• **Brief**:
Please reproduce the line containing "right shoulder: (109, 154, -16)" and every line after it in the records below, exactly and with nothing else.

• **Provided data**:
:::
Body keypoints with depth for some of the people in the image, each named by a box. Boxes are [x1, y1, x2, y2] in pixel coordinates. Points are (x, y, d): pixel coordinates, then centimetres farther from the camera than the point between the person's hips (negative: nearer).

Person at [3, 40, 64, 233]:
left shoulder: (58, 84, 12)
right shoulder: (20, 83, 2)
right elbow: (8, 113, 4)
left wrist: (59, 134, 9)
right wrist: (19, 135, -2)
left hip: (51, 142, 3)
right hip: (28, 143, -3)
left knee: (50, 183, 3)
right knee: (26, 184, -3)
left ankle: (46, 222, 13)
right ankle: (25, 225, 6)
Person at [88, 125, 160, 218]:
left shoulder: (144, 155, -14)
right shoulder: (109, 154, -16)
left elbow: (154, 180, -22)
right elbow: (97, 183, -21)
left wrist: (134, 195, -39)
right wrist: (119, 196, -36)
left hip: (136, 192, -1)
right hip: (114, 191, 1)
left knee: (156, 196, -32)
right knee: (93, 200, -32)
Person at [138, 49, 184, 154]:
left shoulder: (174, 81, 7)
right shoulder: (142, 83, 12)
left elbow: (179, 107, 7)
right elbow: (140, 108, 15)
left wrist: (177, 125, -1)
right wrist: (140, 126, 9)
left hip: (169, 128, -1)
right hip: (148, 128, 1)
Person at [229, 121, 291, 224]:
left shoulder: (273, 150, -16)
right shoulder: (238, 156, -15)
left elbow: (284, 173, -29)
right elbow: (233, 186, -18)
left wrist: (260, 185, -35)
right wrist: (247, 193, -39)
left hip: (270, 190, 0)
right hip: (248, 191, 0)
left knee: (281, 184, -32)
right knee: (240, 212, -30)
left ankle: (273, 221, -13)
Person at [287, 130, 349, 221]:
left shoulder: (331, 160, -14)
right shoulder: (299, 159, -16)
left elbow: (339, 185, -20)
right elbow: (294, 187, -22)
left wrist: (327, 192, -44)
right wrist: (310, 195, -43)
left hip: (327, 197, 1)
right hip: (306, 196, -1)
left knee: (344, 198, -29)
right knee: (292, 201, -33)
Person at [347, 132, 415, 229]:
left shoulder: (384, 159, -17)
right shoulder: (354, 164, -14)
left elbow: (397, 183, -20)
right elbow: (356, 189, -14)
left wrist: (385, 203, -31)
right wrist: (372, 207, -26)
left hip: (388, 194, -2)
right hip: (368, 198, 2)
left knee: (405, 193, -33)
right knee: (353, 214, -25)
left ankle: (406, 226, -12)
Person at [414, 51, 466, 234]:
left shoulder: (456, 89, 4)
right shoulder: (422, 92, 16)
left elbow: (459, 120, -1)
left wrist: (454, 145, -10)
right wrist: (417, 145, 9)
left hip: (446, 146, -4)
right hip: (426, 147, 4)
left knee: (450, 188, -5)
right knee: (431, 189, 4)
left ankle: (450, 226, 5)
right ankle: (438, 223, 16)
:::
• **Finished task**:
right shoulder: (109, 154, -16)
left elbow: (154, 180, -22)
right elbow: (97, 183, -21)
left wrist: (134, 195, -39)
right wrist: (119, 196, -36)
left hip: (136, 192, -1)
right hip: (114, 191, 1)
left knee: (156, 196, -32)
right knee: (93, 200, -32)
Person at [138, 49, 184, 154]:
left shoulder: (174, 81, 7)
right shoulder: (142, 83, 12)
left elbow: (179, 107, 7)
right elbow: (140, 108, 15)
left wrist: (177, 125, -1)
right wrist: (140, 126, 9)
left hip: (169, 128, -1)
right hip: (148, 128, 1)
Person at [229, 121, 291, 224]:
left shoulder: (273, 150, -16)
right shoulder: (238, 156, -15)
left elbow: (284, 173, -29)
right elbow: (233, 186, -18)
left wrist: (260, 185, -35)
right wrist: (247, 193, -39)
left hip: (270, 190, 0)
right hip: (248, 191, 0)
left knee: (281, 184, -32)
right knee: (240, 212, -30)
left ankle: (273, 221, -13)
Person at [287, 130, 349, 221]:
left shoulder: (331, 160, -14)
right shoulder: (299, 159, -16)
left elbow: (339, 185, -20)
right elbow: (294, 187, -22)
left wrist: (327, 192, -44)
right wrist: (310, 195, -43)
left hip: (327, 197, 1)
right hip: (306, 196, -1)
left knee: (344, 198, -29)
right knee: (292, 201, -33)
Person at [347, 132, 415, 229]:
left shoulder: (384, 159, -17)
right shoulder: (354, 164, -14)
left elbow: (397, 183, -20)
right elbow: (356, 189, -14)
left wrist: (385, 203, -31)
right wrist: (372, 207, -26)
left hip: (388, 194, -2)
right hip: (368, 198, 2)
left knee: (405, 193, -33)
right knee: (353, 214, -25)
left ankle: (406, 226, -12)
Person at [414, 51, 466, 234]:
left shoulder: (456, 89, 4)
right shoulder: (422, 92, 16)
left elbow: (459, 120, -1)
left wrist: (454, 145, -10)
right wrist: (417, 145, 9)
left hip: (446, 146, -4)
right hip: (426, 147, 4)
left knee: (450, 188, -5)
right knee: (431, 189, 4)
left ankle: (450, 226, 5)
right ankle: (438, 223, 16)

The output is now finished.